@criztovyl's ForgeFed web log - TFO Edition

This is the continuation of my ForgeFed web log from socialhub.

A friend and me are currently thinking about whether I could maybe write my bachelor thesis on federating software development collaboration platforms (i.e. ForgeFed). I am little bit struggeling with the academic PoV here (actually since fosdem 19), but let’s see. :slight_smile:
Also there I might attend a small (private context) hackaton soon, I think I might try to hack on something for ForgeFed there. Maybe a little Rails app PoC for repository issue federation.

2 Likes

i suspect that struggle is a consequence of over-emphasizing the so-called “social” aspects of software development, casting it as intrinsically web-centric, and devaluing the practical merits of federation, as i often have seen people do

github, like sourceforge and others before it, are not collaboration platforms - they are code hosting and project management services - the fact that they are network services and not real toolkits or platforms is an important distinction on its own; but not germane to the clarification id like to make

more specifically, collaboration is just one aspect of project management; and one that is not intrinsic nor peculiar to it - a software project with a single developer/maintainer may not desire collaboration of any kind; but project management is nonetheless essential, even if that is in the form of scribbled notes on napkins - for projects that desire collaboration, email is fully adequate for that purpose; and has served developers well since may years before integrated project management websites existed, and continues to be widely used today - when git came along, it was designed to integrate naturally with the well-established patches-via-email workflow - no website is or was ever needed to allow convenient, globally-accessible collaboration - the internet alone facilitates that

sourceforge for example, served the purpose of web-based project management and code hosting for years before github; and collaboration was not, and still is not among the explicit features of that website - that was not an oversight; but something that was simply not required, because most projects preferred to handle patches manually, and to discuss them on a mailing list (which sourceforge provides as a project management essential; but github does not) - sourceforge also provides issue tracking which is a concern that is quite distinct from code review - github provides only an issue tracker; and re-used that component to support code review - that has lead people to conflate the two concerns, and often (mis)use the issue tracker as a substitute for a proper discussion forum or mailing list

the only new feature that github added to that genre of website was the web-based, collaborative features such as pull-requests and an intentionally superficial messaging mechanism (rather than allowing users to communicate directly or privately), along with non-collaborative gamified “social” features such as “stars”; but that is far from sufficient to cast it as a collaborative platform - in contrast to “stars”, sourceforge has user reviews, which, just as a proper discussion forum, require participants to be thoughtful about their opinions and endorsements, rather than simply “drive-by” clicking a “+1” button with their mouse - sourceforge also allows users to communicate directly and privately - when seen in such a light, the practical value of those github-style appendages/constraints to software development appears to be more dubious

probably, the biggest the reason for the popularity of the github-style workflow is that it made proposing patches and code review simpler for less-experienced programmers who were not so comfortable on the command line, or with the existing patching and code review tools; but it introduced the unfortunate side-effect of centralizing the collaboration workflow and legitimizing the reliance on third-party “walled-garden” infrastructure

one could argue that it contributed greatly to the explosion of the amount of free software available; but one could as well argue that it lowered the average software quality, and enticed people to treat software development as a fun social game among pals, rather than a skillful craft among a professionally-minded team of competent artisans, who treat their work more seriously than a friendly game of darts, or a competition to collect a fan-base of “followers”

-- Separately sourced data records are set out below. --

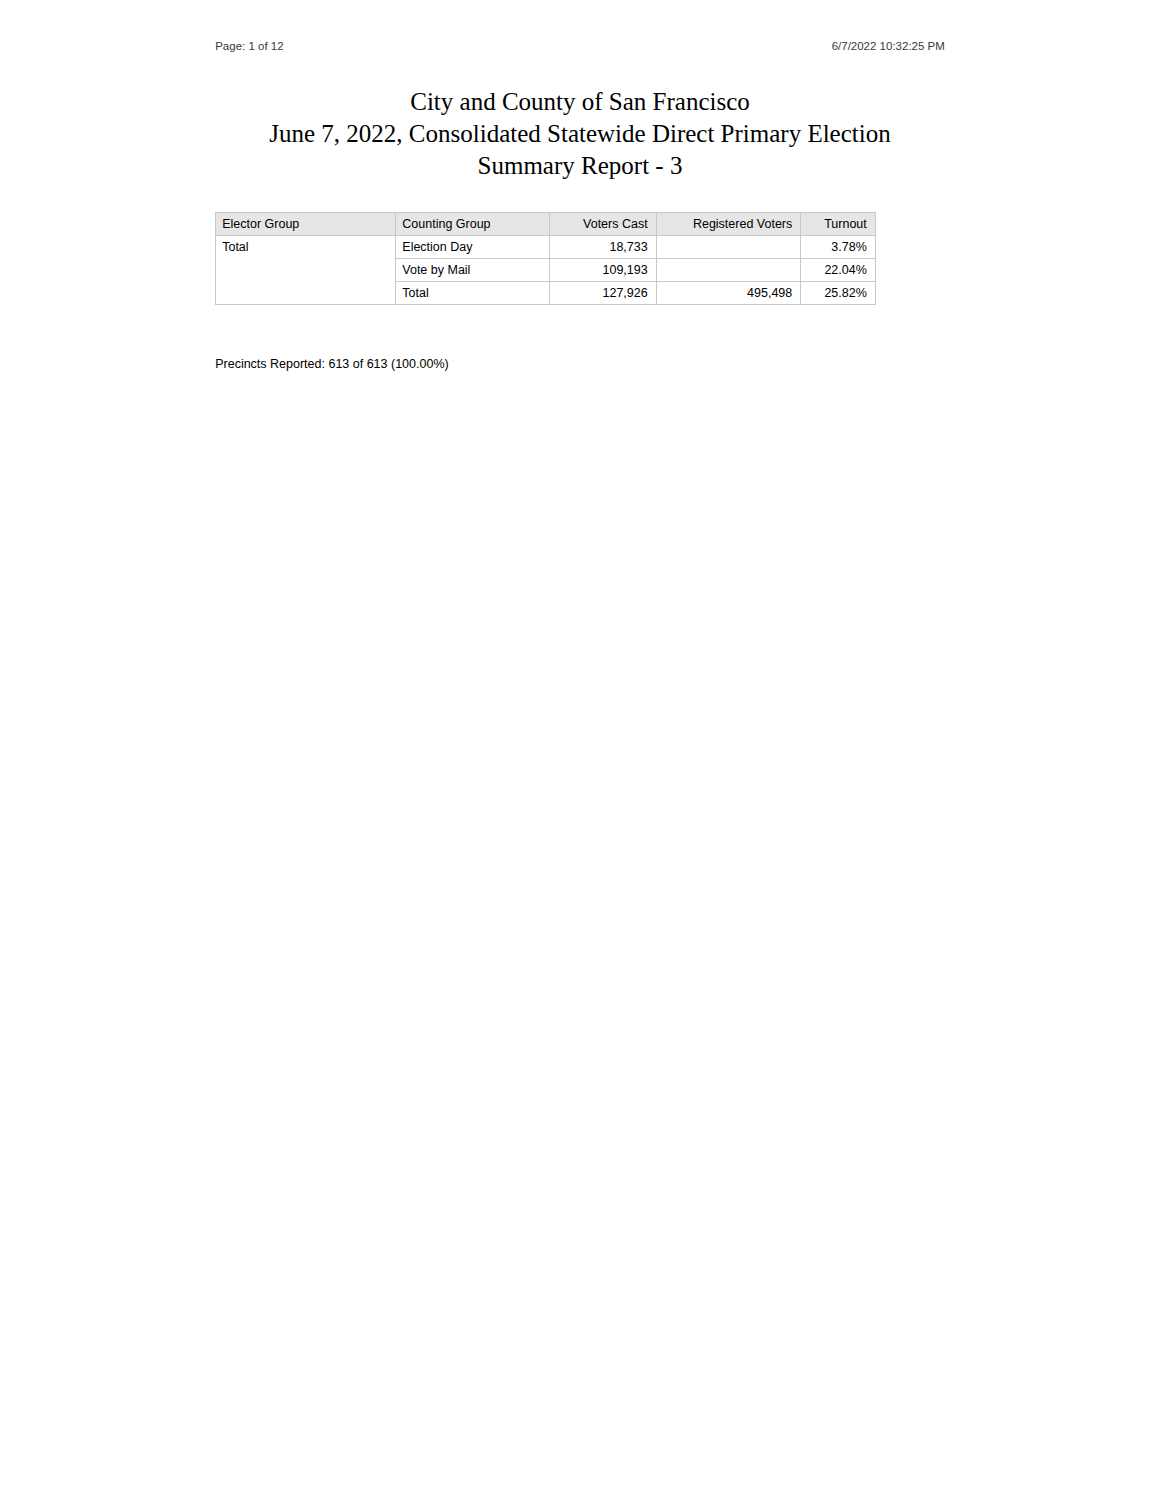Page: 1 of 12
6/7/2022 10:32:25 PM
City and County of San Francisco
June 7, 2022, Consolidated Statewide Direct Primary Election
Summary Report - 3
| Elector Group | Counting Group | Voters Cast | Registered Voters | Turnout |
| --- | --- | --- | --- | --- |
| Total | Election Day | 18,733 | | 3.78% |
| | Vote by Mail | 109,193 | | 22.04% |
| | Total | 127,926 | 495,498 | 25.82% |
Precincts Reported: 613 of 613 (100.00%)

all that has it’s historical value and social value; but has little technical value, such as allowing people to contribute who could not have done so otherwise, or increasing code-quality - probably, that is what obscures the technical merit of forge-fed, making it difficult to see anything academic about it - the “Motivation” section of the forge-fed documentation highlights it’s academic merits - in short, that git was designed to be de-centralized and to support self-sufficient, non-hierarchical project management, without impeding hierarchical management structures or constraining infrastructure options - later on, commercial websites centralized project management into the hierarchical “hub” paradigm, with a high degree of vendor lock-in - now forge-fed aims to restore de-centralized, non-hierarchical, self-sufficient project management and collaboration, while retaining all the webby bells and whistles that, for many, have invaded and over-shadowed the essentials of project management, and allowing migration of data to other compatible services

BTW, i started on some forge-fed boilerplate ruby code if you would like to add to it:

src/python/ruby made me laugh. ^^

wasnt intentional - that ‘python’ dir started as a separate git repo - i have not moved the ruby script only because ive not worked on it since before i merged it into forge-fed

I will write some comments, responses, thoughts to your longer reply, just didn’t took the time yet. :slight_smile:

A thing that comes into my mind when comparing mail to other forms of communication is that non-linear threads are a feature you do not have in other (web) communication; there communication is mostly linearized. In linear(ized) communication for example it is, at least to me, harder to follow a sub-topic in a thread. But that might come with the list+"pre"view structure most mail clients have.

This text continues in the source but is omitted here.